The season will open with Book of Travelers/Magnificent Bird by the concept-album composer (and frequent Sufjan Stevens collaborator) Gabriel Kahane, a duo of intimate solo musical plays, performed on alternate nights, blending songwriting and storytelling. Book of Travelers recounts the strangers Kahane met on a 9,000-mile train journey through a divided America; Magnificent Bird chronicles the year he spent entirely off-line, and the unexpected turbulence of living quietly. Annie Tippe directs the production, which opens at the Peter Jay Sharp Theater in September.

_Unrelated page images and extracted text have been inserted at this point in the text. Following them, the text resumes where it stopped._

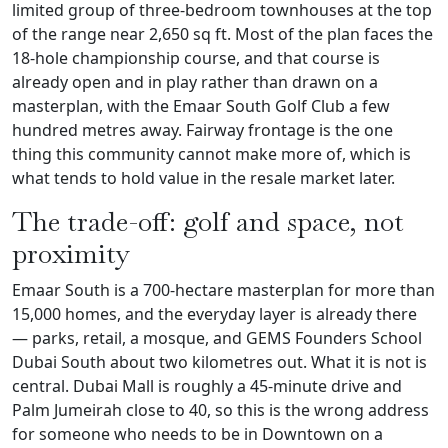
limited group of three-bedroom townhouses at the top
of the range near 2,650 sq ft. Most of the plan faces the
18-hole championship course, and that course is
already open and in play rather than drawn on a
masterplan, with the Emaar South Golf Club a few
hundred metres away. Fairway frontage is the one
thing this community cannot make more of, which is
what tends to hold value in the resale market later.
The trade-off: golf and space, not
proximity
Emaar South is a 700-hectare masterplan for more than
15,000 homes, and the everyday layer is already there
— parks, retail, a mosque, and GEMS Founders School
Dubai South about two kilometres out. What it is not is
central. Dubai Mall is roughly a 45-minute drive and
Palm Jumeirah close to 40, so this is the wrong address
for someone who needs to be in Downtown on a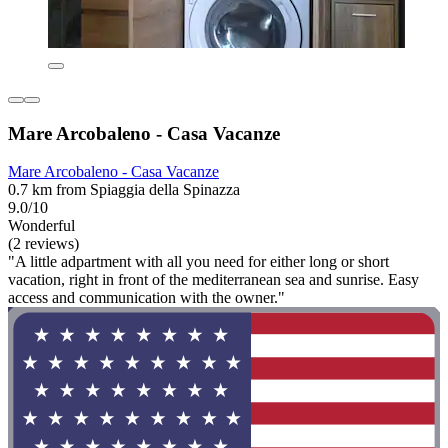
Mare Arcobaleno - Casa Vacanze
Mare Arcobaleno - Casa Vacanze
0.7 km from Spiaggia della Spinazza
9.0/10
Wonderful
(2 reviews)
"A little adpartment with all you need for either long or short
vacation, right in front of the mediterranean sea and sunrise. Easy
access and communication with the owner."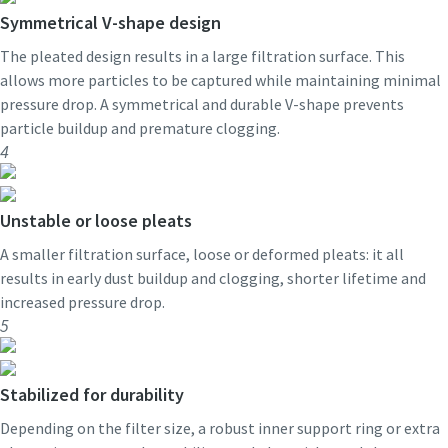
Symmetrical V-shape design
The pleated design results in a large filtration surface. This
allows more particles to be captured while maintaining minimal
pressure drop. A symmetrical and durable V-shape prevents
particle buildup and premature clogging.
4
Unstable or loose pleats
A smaller filtration surface, loose or deformed pleats: it all
results in early dust buildup and clogging, shorter lifetime and
increased pressure drop.
5
Stabilized for durability
Depending on the filter size, a robust inner support ring or extra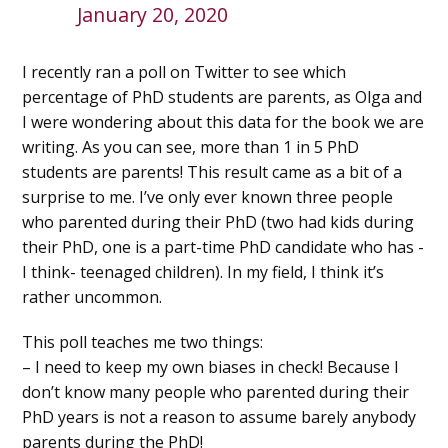
January 20, 2020
I recently ran a poll on Twitter to see which
percentage of PhD students are parents, as Olga and
I were wondering about this data for the book we are
writing. As you can see, more than 1 in 5 PhD
students are parents! This result came as a bit of a
surprise to me. I’ve only ever known three people
who parented during their PhD (two had kids during
their PhD, one is a part-time PhD candidate who has -
I think- teenaged children). In my field, I think it’s
rather uncommon.
This poll teaches me two things:
– I need to keep my own biases in check! Because I
don’t know many people who parented during their
PhD years is not a reason to assume barely anybody
parents during the PhD!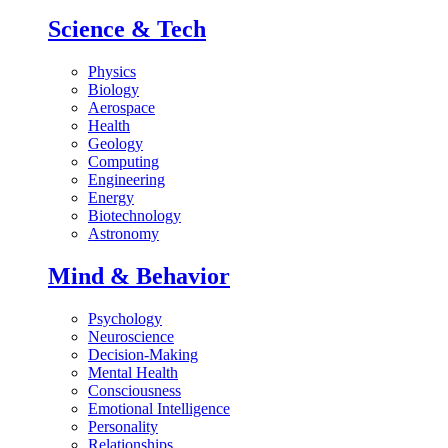
Science & Tech
Physics
Biology
Aerospace
Health
Geology
Computing
Engineering
Energy
Biotechnology
Astronomy
Mind & Behavior
Psychology
Neuroscience
Decision-Making
Mental Health
Consciousness
Emotional Intelligence
Personality
Relationships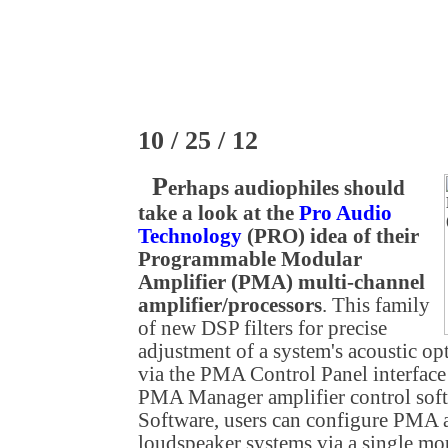
10 / 25 / 12
P
erhaps audiophiles should
take a look at the
Pro Audio
Technology
(PRO) idea of their
Programmable Modular
Amplifier (PMA) multi-channel
amplifier/processors
. This family
of new DSP filters for precise
adjustment of a system's acoustic op
via the PMA Control Panel interfac
PMA Manager amplifier control so
Software, users can configure PMA a
loudspeaker systems via a single mou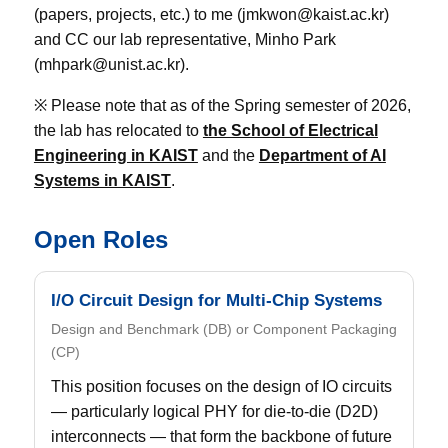
(papers, projects, etc.) to me (jmkwon@kaist.ac.kr)
and CC our lab representative, Minho Park
(mhpark@unist.ac.kr).
※ Please note that as of the Spring semester of 2026,
the lab has relocated to
the School of Electrical
Engineering in KAIST
and the
Department of AI
Systems in KAIST
.
Open Roles
I/O Circuit Design for Multi-Chip Systems
Design and Benchmark (DB) or Component Packaging
(CP)
This position focuses on the design of IO circuits
— particularly logical PHY for die-to-die (D2D)
interconnects — that form the backbone of future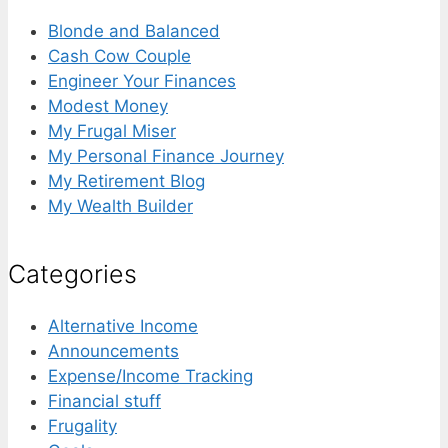
Blonde and Balanced
Cash Cow Couple
Engineer Your Finances
Modest Money
My Frugal Miser
My Personal Finance Journey
My Retirement Blog
My Wealth Builder
Categories
Alternative Income
Announcements
Expense/Income Tracking
Financial stuff
Frugality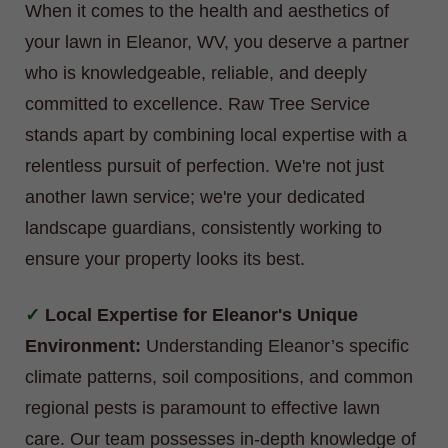
When it comes to the health and aesthetics of
your lawn in Eleanor, WV, you deserve a partner
who is knowledgeable, reliable, and deeply
committed to excellence. Raw Tree Service
stands apart by combining local expertise with a
relentless pursuit of perfection. We're not just
another lawn service; we're your dedicated
landscape guardians, consistently working to
ensure your property looks its best.
Local Expertise for Eleanor's Unique
Environment:
Understanding Eleanor’s specific
climate patterns, soil compositions, and common
regional pests is paramount to effective lawn
care. Our team possesses in-depth knowledge of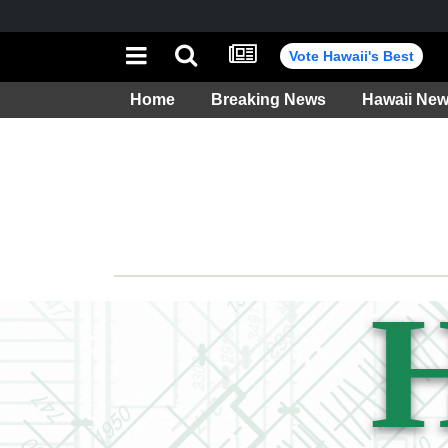
Vote Hawaii's Best
Home
Breaking News
Hawaii Ne
Weather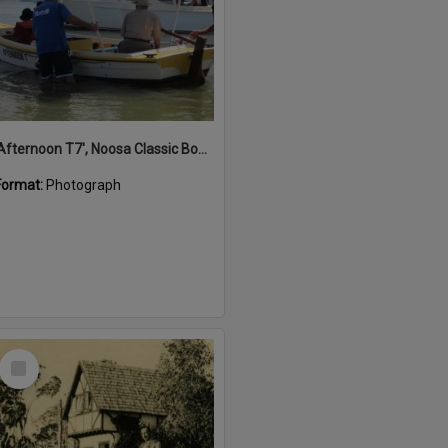
'Afternoon T7', Noosa Classic Boat Regatta, Noosa River, Noosaville, 5 November 2011
Format:
Photograph
Select
Item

In October, the playwright Sarah Mantell makes their off-Broadway debut with In the Amazon Warehouse Parking Lot. Part love story, part speculative fiction, the play follows a band of queer warehouse workers as they travel from job to job, running from the encroaching coastline. For their tale of queer aging, chosen family and the search for home in a volatile world, Mantell recently won the Susan Smith Blackburn Prize. Sivan Battat directs at the Mainstage Theater.
Taking over the Peter Jay Sharp Theater in November will be the premiere of a new work written and performed by the experimental comedian Francesca D’Uva and directed by Sam Max. A fusion of stand-up and original digital-pop bangers, This Is My Favorite Song is a musical fever dream about sex, grief, nannying and Shakira.
The Antiquities, a new play from Marjorie Prime writer Jordan Harrison, unfolds in the Museum of Late Human Antiquities, whose curators are fiercely committed to bringing a lost civilization to life again: What were humans really like? What did they wear, what did they eat, how did they die out? Set in the far future in order to offer an uncanny view of the present moment, the play comes to the Mainstage Theater in January 2025.
April will see the premiere of Hold Me in the Water, a solo play written and performed by Ryan J. Haddad, whose Dark Disabled Stories was named Best New American Play at the 2024 Obie Awards. The new work concerns the passion and intimacy of first love: When Ryan falls for a man he just met, he’s ready for the romance of his dreams. But as their connection grows, Ryan learns that new heights of joy can bring deep insecurities to the surface. The play will be directed by Danny Sharron in the Mainstage Theater.
Additionally, a spring 2025 production will be announced this summer.